**WHAT THE TASK ASKS**. Below are lines of data; give the number of them that contain "resources", and only that.

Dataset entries
------------

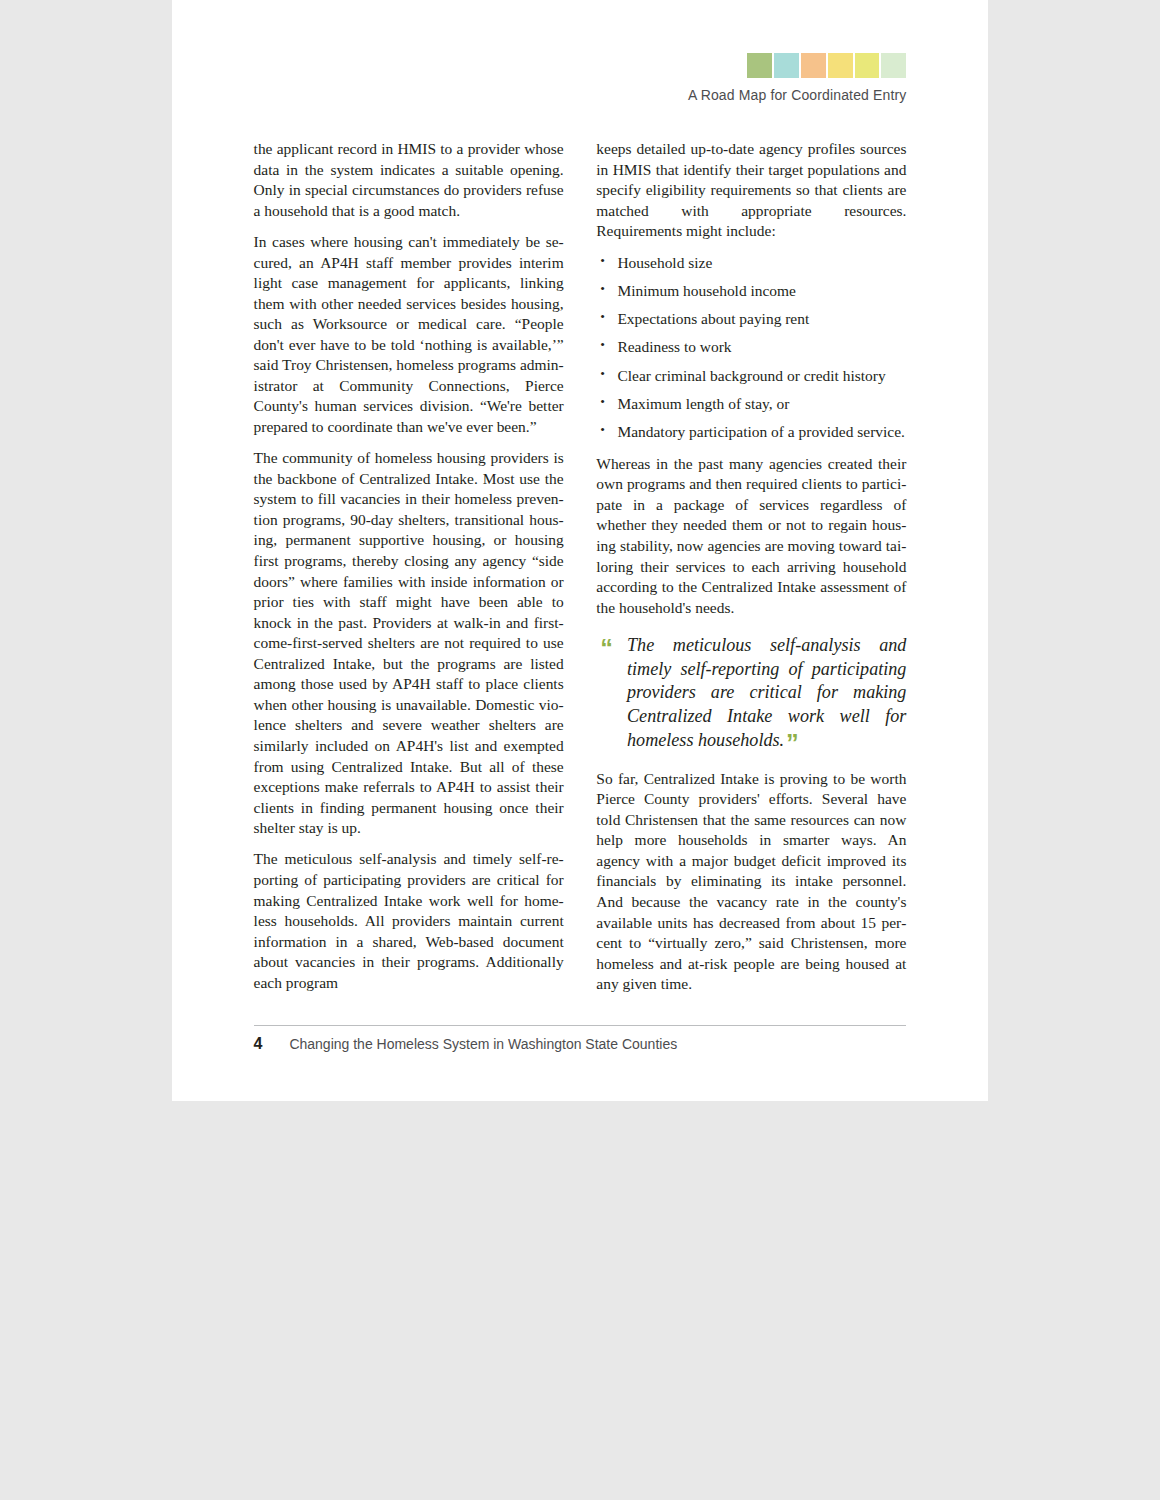A Road Map for Coordinated Entry
the applicant record in HMIS to a provider whose data in the system indicates a suitable opening. Only in special circumstances do providers refuse a household that is a good match.
In cases where housing can't immediately be secured, an AP4H staff member provides interim light case management for applicants, linking them with other needed services besides housing, such as Worksource or medical care. “People don't ever have to be told ‘nothing is available,’” said Troy Christensen, homeless programs administrator at Community Connections, Pierce County's human services division. “We're better prepared to coordinate than we've ever been.”
The community of homeless housing providers is the backbone of Centralized Intake. Most use the system to fill vacancies in their homeless prevention programs, 90-day shelters, transitional housing, permanent supportive housing, or housing first programs, thereby closing any agency “side doors” where families with inside information or prior ties with staff might have been able to knock in the past. Providers at walk-in and first-come-first-served shelters are not required to use Centralized Intake, but the programs are listed among those used by AP4H staff to place clients when other housing is unavailable. Domestic violence shelters and severe weather shelters are similarly included on AP4H's list and exempted from using Centralized Intake. But all of these exceptions make referrals to AP4H to assist their clients in finding permanent housing once their shelter stay is up.
The meticulous self-analysis and timely self-reporting of participating providers are critical for making Centralized Intake work well for homeless households. All providers maintain current information in a shared, Web-based document about vacancies in their programs. Additionally each program
keeps detailed up-to-date agency profiles sources in HMIS that identify their target populations and specify eligibility requirements so that clients are matched with appropriate resources. Requirements might include:
Household size
Minimum household income
Expectations about paying rent
Readiness to work
Clear criminal background or credit history
Maximum length of stay, or
Mandatory participation of a provided service.
Whereas in the past many agencies created their own programs and then required clients to participate in a package of services regardless of whether they needed them or not to regain housing stability, now agencies are moving toward tailoring their services to each arriving household according to the Centralized Intake assessment of the household's needs.
“The meticulous self-analysis and timely self-reporting of participating providers are critical for making Centralized Intake work well for homeless households.”
So far, Centralized Intake is proving to be worth Pierce County providers' efforts. Several have told Christensen that the same resources can now help more households in smarter ways. An agency with a major budget deficit improved its financials by eliminating its intake personnel. And because the vacancy rate in the county's available units has decreased from about 15 percent to “virtually zero,” said Christensen, more homeless and at-risk people are being housed at any given time.
4 Changing the Homeless System in Washington State Counties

------------

**SOLUTION BELOW**. 2